During our recent book club meeting to discuss the novel Courting Morrow Little, we enjoyed chatting with author Laura Frantz. I feel like I have gotten to know Laura over the past few months of correspondence, and with each encounter I always feel so blessed by her warm and gracious spirit. I asked Laura to share a few insights with readers of A Little Loveliness.
You write about 18th-Century Kentucky with such vivid detail. What draws you to this region and time period?
Kentucky back then was a very wild place. My family came into the area then and I've always wondered what it was that gave them the courage to leave a settled, comfortable life in Virginia where they were county magistrates, lived in a spacious stone house, and had servants to make such a dangerous trek and settle in a cabin in the wilderness. Sadly, no letters or journals exist, only census records and genealogical records and family lore, etc. They, and other settlers like them, inspired me to create a story of how I thought Kentucky might have been when untouched and pristine. I'm sure I didn't do it justice, though I tried!
Forgiveness is a powerful theme in this book. Why is this such an important journey?

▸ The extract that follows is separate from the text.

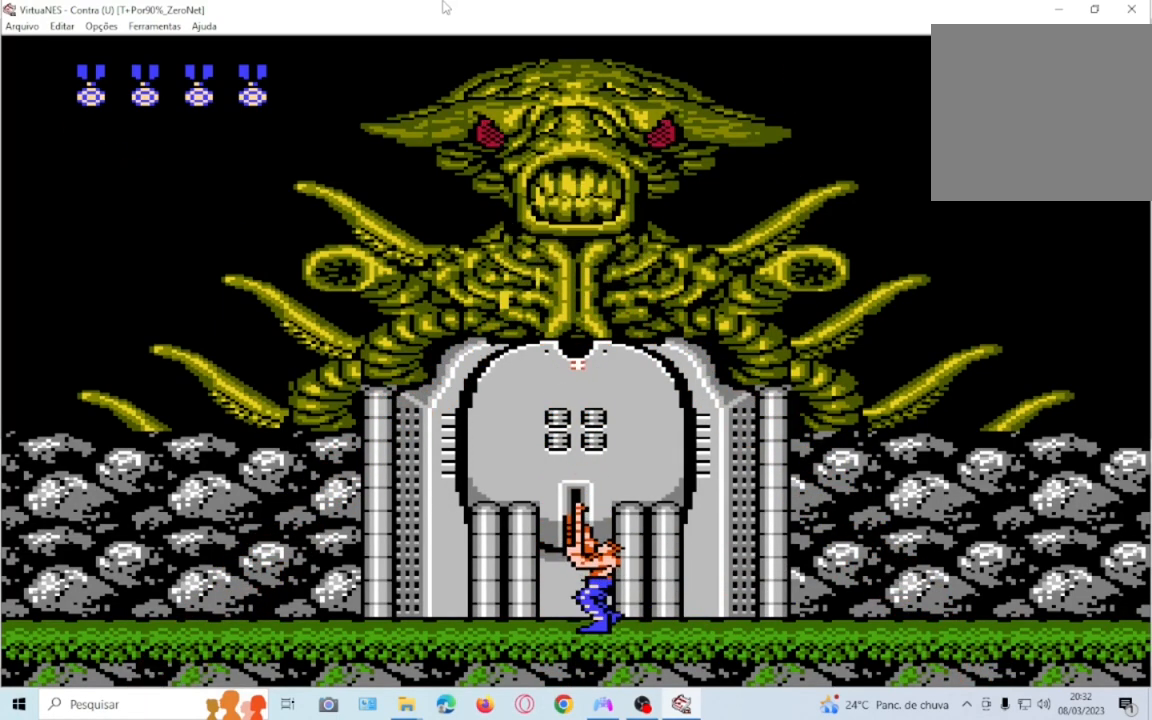
{"buttons": ["DPAD_UP"], "events": [[66, "SQUARE", "down"], [133, "SQUARE", "up"], [233, "SQUARE", "down"], [500, "SQUARE", "up"]]}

I believe unforgiveness is a huge stumbling block for many believers, hindering their growth personally and spiritually, if not strangling it altogether. It certainly was this way for me. Christ is the model for forgiveness, and He expects the same of us. No matter how difficult, we must be the first one to offer forgiveness, no matter the offense. This doesn't excuse the harm done to us but releases us from its power. I had to take the first step personally, even though my offender did nothing in return. But it freed me from carrying the burden, and I no longer think of it anymore. When Christ sets us free through our obedience to Him, we are free indeed!
Many people would argue that Morrow was justified in hating, or at least fearing, Native Americans after Shawnee warriors murdered her family, yet Morrow overcomes her prejudices. How important is this to her growth?
I wanted to show a character who was weak and made strong by her choice to forgive. Daniel Boone was my character template in this respect. He had two sons murdered by Indians -- one very cruelly -- yet he refused to hold a grudge. In Morrow's case, letting go of her fear and embracing forgiveness led to overwhelming blessings in her choice of a life's mate, children, and a godly future. Oftentimes, we cannot see sin's domino effect -- or the good that comes from living a godly life. I wanted this to play out in a character's life in practical ways through a story.
Forgiveness seems to come more easily to Morrow's father, yet in some ways he seems less willing to face the past. Why do you think this is?
Elias Little was more heavenly- than earthly-minded. The past was so painful, something that he would never understand in this life, that he kept his focus forward, so to speak. I think this is true for so many of us when we lose loved ones too soon or encounter painful circumstances that alter our lives forever. Nothing can remove the hurt of it, nor explain it away, so we just go on as best we can, trusting God will fill our brokenness with His healing power and blessings till we get to heaven. Either that or we live a broken, embittered life. I think, had Morrow's father crossed the dogtrot and ventured to the other, ruined side of the cabin, he would have been tempted toward unforgiveness and a crisis of faith. Knowing this, he avoided the temptation of doing so and kept His eyes on Christ.
What a memorable leading man readers find in Red Shirt! What inspired his character?
Oh, I wish I had a clue! Red Shirt surprised me in so many ways during the writing of the novel. He became so real to me. That's the joy of writing -- when characters become larger than life. Red Shirt is my ideal hero/husband -- gentle, intelligent, careful, faithful, enduring, strong ... . I may have made him too perfect. Sometimes I forget he was a murderer (remember that dangling scalp?) saved by grace.
Do you have any upcoming projects you can share with us?
I'm so thrilled to bring Eden's story to life in Love's Reckoning, come August/September of this year. It's a mail-order groom type story that deals with rival sisters and a Scottish hero and is the first of four books spanning four generations -- or 100 years -- in one family. The series title is "The Ballantyne Legacy." I pray readers are touched and God is glorified by these books.
Thank you, Laura, for taking time to chat with us!
Laura is so generous with her time. She actually took time away from her birthday celebration to answer these questions. You will be so blessed if you visit her blog. Please join me in wishing her a belated happy birthday! I encourage you to give yourself the gift of reading Laura Frantz novels. I highly recommend Courting Morrow Little, as well as The Frontiersman's Daughter. The Colonel's Lady is next on my list, and I look forward to exploring "The Ballantyne Legacy" when it becomes available.